Racconti venatori: Ricordi di caccia alle anatre sulle rive del Po’, in compagnia di amici cacciatori, tutti legati da uno spirito di condivisione e cameratismo che non abbandona mai la caccia.
Sono nato in una famiglia di amanti della natura, che non solo si sono attenuti a viverla, ma anche a studiarla. Fattore in maremma mio nonno e mio padre, io ho ereditato la passione, laureandomi in scienze biologiche e condividendo con gli uomini della mia famiglia la passione per la caccia, che ai tempi di mio nonno era qualcosa di serio.
Ho imparato da loro che agricoltura, ambientalismo e naturalmente caccia possono andare a braccetto, e meno di sessant’anni fa, le cose andavano per davvero così, e chi ha frequentato la vecchia scuola, lo sa bene. Era praticamente impossibile incontrare nella zona un fattore che non fosse anche conoscitore dei boschi, raccoglitore di funghi e naturalmente cacciatore.

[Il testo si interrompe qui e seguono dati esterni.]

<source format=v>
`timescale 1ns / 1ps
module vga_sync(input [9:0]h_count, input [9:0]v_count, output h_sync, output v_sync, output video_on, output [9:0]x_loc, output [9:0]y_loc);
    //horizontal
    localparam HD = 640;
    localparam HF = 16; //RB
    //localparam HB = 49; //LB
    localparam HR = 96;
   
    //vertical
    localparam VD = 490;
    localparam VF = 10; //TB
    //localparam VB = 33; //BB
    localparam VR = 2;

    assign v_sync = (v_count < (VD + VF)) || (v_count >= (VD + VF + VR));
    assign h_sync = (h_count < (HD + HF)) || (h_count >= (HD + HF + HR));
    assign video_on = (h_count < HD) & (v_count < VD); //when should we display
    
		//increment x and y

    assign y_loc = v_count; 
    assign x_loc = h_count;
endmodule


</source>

I miei primi ricordi venatori risalgono alla mia più acerba giovinezza, quando mio nonno e mio padre si incontravano con gli amici e dopo lunghe giornate di caccia si scambiavano racconti e opinioni sulla mattinata trascorsa, imbevuti d’uno spirito gioviale che non potrò mai dimenticare.

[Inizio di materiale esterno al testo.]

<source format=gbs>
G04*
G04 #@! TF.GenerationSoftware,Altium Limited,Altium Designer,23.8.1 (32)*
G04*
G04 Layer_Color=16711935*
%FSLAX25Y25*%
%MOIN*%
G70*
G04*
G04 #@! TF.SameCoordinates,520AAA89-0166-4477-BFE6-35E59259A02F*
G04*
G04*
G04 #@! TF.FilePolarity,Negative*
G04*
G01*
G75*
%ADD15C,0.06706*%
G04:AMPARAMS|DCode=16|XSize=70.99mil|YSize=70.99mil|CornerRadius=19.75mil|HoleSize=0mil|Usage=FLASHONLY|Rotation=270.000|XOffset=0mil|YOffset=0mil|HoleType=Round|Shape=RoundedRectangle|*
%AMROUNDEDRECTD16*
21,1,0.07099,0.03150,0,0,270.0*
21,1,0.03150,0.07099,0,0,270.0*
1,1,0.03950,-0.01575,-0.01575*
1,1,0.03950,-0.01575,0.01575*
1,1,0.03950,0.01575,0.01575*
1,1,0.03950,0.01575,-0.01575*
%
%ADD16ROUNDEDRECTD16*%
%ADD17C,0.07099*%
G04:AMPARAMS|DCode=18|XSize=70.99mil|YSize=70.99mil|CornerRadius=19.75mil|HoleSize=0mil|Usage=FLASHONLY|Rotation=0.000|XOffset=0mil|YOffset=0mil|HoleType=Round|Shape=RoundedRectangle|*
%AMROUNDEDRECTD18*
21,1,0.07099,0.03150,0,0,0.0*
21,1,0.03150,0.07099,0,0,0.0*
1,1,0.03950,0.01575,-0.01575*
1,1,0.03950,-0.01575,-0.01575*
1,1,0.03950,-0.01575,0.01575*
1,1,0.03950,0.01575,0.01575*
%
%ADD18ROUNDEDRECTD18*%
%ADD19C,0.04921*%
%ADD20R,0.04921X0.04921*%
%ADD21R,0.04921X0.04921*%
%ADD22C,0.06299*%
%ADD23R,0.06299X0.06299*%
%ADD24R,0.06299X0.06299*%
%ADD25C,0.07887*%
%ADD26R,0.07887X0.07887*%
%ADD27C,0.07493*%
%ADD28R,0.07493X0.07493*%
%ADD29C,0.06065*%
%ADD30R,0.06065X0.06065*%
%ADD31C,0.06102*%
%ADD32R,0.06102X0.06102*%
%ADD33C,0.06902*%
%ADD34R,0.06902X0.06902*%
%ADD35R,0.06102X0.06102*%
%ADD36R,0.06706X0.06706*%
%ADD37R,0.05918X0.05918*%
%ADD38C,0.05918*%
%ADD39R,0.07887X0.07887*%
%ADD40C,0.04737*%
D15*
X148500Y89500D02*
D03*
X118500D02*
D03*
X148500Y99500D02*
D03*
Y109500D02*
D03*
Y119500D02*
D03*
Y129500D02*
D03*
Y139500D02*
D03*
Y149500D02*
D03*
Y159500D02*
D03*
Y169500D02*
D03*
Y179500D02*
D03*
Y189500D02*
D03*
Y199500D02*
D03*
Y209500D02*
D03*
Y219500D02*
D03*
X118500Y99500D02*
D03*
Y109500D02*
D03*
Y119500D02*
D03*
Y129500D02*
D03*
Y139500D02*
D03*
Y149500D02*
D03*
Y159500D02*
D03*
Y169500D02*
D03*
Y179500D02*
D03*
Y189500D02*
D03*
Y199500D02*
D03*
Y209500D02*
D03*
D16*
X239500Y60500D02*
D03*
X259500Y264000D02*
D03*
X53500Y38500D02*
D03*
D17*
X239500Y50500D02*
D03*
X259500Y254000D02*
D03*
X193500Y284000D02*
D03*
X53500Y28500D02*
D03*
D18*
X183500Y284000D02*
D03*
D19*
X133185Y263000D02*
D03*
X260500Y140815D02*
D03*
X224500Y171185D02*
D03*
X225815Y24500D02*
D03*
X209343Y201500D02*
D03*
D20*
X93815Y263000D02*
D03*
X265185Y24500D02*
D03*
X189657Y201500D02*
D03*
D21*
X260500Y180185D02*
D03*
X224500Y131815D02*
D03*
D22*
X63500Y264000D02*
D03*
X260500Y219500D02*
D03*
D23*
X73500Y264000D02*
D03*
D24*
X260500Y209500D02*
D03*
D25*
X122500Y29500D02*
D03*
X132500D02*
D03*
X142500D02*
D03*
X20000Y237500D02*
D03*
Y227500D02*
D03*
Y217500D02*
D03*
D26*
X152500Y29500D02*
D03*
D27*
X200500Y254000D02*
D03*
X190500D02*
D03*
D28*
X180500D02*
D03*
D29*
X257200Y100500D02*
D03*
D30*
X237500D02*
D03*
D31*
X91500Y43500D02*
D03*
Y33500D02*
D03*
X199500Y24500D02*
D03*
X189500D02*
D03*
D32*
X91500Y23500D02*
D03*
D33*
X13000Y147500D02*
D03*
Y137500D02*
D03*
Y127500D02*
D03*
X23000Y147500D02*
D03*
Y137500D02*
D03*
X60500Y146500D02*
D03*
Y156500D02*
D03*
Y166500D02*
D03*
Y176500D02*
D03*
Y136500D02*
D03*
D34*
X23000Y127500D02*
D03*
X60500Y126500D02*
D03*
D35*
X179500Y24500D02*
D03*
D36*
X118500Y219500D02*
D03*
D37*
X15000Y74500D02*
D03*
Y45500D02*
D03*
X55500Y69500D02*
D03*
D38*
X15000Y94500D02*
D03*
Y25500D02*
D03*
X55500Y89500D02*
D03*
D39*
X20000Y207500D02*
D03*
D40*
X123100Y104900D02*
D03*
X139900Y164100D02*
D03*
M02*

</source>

La caccia che più piaceva a mio padre, che iniziò a praticare con maggiore costanza dopo la morte di mio nonno, era quella alle anatre che ci costringeva a spostarci fino sul Po’. Era una vera e propria faticaccia svegliarsi alle 4,00 del mattino e uscire alle 4,30, ma io ricordo solo l’eccitazione della partenza e del viaggio in compagnia di mio padre.
Non portavamo mai con noi il cane anche perché sul Po’ ad aspettarci c’era un agricoltore che organizzava le battute e metteva a disposizione il suo meticcio, favoloso nel lavoro di riporto in acqua. Immediatamente dopo lo sparo Ben si tuffava e ripescava le anatre colpite, riportandole delicatamente accanto a noi: era un meraviglioso esemplare di pastore tedesco. Ripensare al viaggio d’andata mi emoziona ancora: non avrei più provato quelle intense emozioni.

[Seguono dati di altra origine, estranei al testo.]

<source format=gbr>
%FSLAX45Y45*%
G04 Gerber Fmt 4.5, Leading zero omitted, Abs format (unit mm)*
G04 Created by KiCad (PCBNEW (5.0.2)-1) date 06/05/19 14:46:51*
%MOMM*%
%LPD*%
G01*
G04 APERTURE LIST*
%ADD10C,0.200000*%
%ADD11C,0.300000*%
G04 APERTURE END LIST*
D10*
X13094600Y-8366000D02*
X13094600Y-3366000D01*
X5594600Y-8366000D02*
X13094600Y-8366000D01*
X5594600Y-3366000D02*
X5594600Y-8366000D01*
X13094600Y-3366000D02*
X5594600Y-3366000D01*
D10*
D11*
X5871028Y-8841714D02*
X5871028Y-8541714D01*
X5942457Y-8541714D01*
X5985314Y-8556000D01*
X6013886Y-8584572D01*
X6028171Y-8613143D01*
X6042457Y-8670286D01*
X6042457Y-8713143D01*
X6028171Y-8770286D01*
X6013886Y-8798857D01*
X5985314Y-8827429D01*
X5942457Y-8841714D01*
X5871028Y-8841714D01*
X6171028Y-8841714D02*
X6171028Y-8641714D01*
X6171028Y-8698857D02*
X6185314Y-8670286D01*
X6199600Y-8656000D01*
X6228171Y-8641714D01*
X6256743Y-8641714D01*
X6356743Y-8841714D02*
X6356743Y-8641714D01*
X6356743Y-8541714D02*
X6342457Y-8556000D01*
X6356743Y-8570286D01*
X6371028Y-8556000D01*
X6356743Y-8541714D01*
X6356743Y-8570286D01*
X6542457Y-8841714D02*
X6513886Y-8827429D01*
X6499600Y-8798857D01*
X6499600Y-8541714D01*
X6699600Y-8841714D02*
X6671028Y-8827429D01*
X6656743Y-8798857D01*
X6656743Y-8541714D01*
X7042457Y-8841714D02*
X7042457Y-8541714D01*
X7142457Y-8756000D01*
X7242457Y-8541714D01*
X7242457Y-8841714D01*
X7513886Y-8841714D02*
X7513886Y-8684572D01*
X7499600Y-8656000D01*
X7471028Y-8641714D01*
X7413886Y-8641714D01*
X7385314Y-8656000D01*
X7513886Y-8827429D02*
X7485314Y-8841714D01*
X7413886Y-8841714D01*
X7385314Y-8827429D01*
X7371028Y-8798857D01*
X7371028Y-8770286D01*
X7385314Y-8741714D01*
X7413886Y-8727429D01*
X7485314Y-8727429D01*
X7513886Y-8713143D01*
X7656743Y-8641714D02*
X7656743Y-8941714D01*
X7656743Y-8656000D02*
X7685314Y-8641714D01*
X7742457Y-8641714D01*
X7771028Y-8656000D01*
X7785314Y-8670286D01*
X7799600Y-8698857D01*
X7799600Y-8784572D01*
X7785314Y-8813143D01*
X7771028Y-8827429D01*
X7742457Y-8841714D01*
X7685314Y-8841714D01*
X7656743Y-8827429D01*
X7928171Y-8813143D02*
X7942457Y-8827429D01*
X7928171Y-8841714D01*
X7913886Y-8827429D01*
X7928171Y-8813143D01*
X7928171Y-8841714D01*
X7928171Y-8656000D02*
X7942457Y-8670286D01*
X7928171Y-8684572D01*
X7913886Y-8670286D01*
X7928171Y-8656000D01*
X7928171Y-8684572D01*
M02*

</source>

Beata gioventù! Al nostro arrivo c’era freddo, umido e il sole che sorgeva rischiarava a mala pena la pianura, ma io sentivo solo l’eccitazione del momento. Raggiunto il luogo di caccia e l’agricoltore che ci attendeva ci si preparava alla giornata: l’odore di caffè caldo e il silenzio della natura che si risvegliava sono ricordi impagabili, che non credo mi abbandoneranno mai. Ci sistemavamo in una vera e propria casupola riscaldata, immersa nella nebbia e attendevamo l’inizio della bella giornata venatoria che ci attendeva.
Fu proprio durante una di quelle giornate che scoprii la caccia con il bombardino, già allora vietata, tipica della zona. Quando arrivava l’ora giusta per l’appostamento vero e proprio si percepiva nell’aria una bella tensione precaccia. Mio padre utilizzava un monocanna calibro 36 e di norma sceglieva di nascondersi nei pressi di un bel pioppo, nascosti da canne e falaschi: un meraviglioso riparo naturale.
Con i primi fili di sole il dintorno era letteralmente invaso da passeri cinguettanti pronti a saccheggiare le piante palustri che più di una volta sono stati la mia caccia preferita, mentre mio padre inseguiva con lo sguardo anatre enormi che caso volesse non fossero mai a tiro. Ne parlava per settimane intere, mentre io, con il mio bel carniere di caccia povera pensavo alla bella polenta che la mamma mi avrebbe cucinato.
Durante quelle giornate indimenticabili ho imparato molto sugli animali, sulla vita, sulla morte, sul rispetto per l’ambiente, ma soprattutto sugli uomini, che durante la caccia tirano fuori la parte più vera di sé.